### WHAT IS EXPECTED:
In the data below, repeat word for word every line starting at the one containing "common name: Common wintergreen" and ending at the one containing "genus: Triphysa", including both.

### Dataset entries:
++++++

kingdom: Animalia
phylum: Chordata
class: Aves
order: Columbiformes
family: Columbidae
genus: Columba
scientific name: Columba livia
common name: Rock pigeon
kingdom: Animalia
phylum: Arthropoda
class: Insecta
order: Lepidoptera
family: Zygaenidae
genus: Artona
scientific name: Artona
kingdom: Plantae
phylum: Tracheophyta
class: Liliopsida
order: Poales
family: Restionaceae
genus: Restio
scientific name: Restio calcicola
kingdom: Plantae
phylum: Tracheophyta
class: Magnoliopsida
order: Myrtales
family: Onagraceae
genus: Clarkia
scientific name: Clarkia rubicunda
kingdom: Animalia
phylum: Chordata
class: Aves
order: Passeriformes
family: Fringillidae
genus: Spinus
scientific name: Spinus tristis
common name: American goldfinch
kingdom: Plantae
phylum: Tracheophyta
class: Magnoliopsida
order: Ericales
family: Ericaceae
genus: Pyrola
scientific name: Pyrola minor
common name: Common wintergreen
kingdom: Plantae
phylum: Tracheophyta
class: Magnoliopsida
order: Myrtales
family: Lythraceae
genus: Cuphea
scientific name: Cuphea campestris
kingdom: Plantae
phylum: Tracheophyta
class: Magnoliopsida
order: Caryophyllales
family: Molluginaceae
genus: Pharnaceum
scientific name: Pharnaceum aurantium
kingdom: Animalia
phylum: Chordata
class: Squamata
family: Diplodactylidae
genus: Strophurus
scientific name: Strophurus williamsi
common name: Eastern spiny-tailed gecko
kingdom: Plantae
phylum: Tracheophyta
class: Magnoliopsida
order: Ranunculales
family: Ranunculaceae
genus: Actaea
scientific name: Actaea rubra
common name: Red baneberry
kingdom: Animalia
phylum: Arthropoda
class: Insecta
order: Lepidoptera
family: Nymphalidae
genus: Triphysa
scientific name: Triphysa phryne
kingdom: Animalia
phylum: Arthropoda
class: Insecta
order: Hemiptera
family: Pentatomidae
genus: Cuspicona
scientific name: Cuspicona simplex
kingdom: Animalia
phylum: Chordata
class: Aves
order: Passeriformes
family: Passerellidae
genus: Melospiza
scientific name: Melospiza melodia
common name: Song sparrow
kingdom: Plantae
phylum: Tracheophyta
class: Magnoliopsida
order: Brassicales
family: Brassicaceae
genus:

++++++

### EXERCISE SOLUTION:
common name: Common wintergreen
kingdom: Plantae
phylum: Tracheophyta
class: Magnoliopsida
order: Myrtales
family: Lythraceae
genus: Cuphea
scientific name: Cuphea campestris
kingdom: Plantae
phylum: Tracheophyta
class: Magnoliopsida
order: Caryophyllales
family: Molluginaceae
genus: Pharnaceum
scientific name: Pharnaceum aurantium
kingdom: Animalia
phylum: Chordata
class: Squamata
family: Diplodactylidae
genus: Strophurus
scientific name: Strophurus williamsi
common name: Eastern spiny-tailed gecko
kingdom: Plantae
phylum: Tracheophyta
class: Magnoliopsida
order: Ranunculales
family: Ranunculaceae
genus: Actaea
scientific name: Actaea rubra
common name: Red baneberry
kingdom: Animalia
phylum: Arthropoda
class: Insecta
order: Lepidoptera
family: Nymphalidae
genus: Triphysa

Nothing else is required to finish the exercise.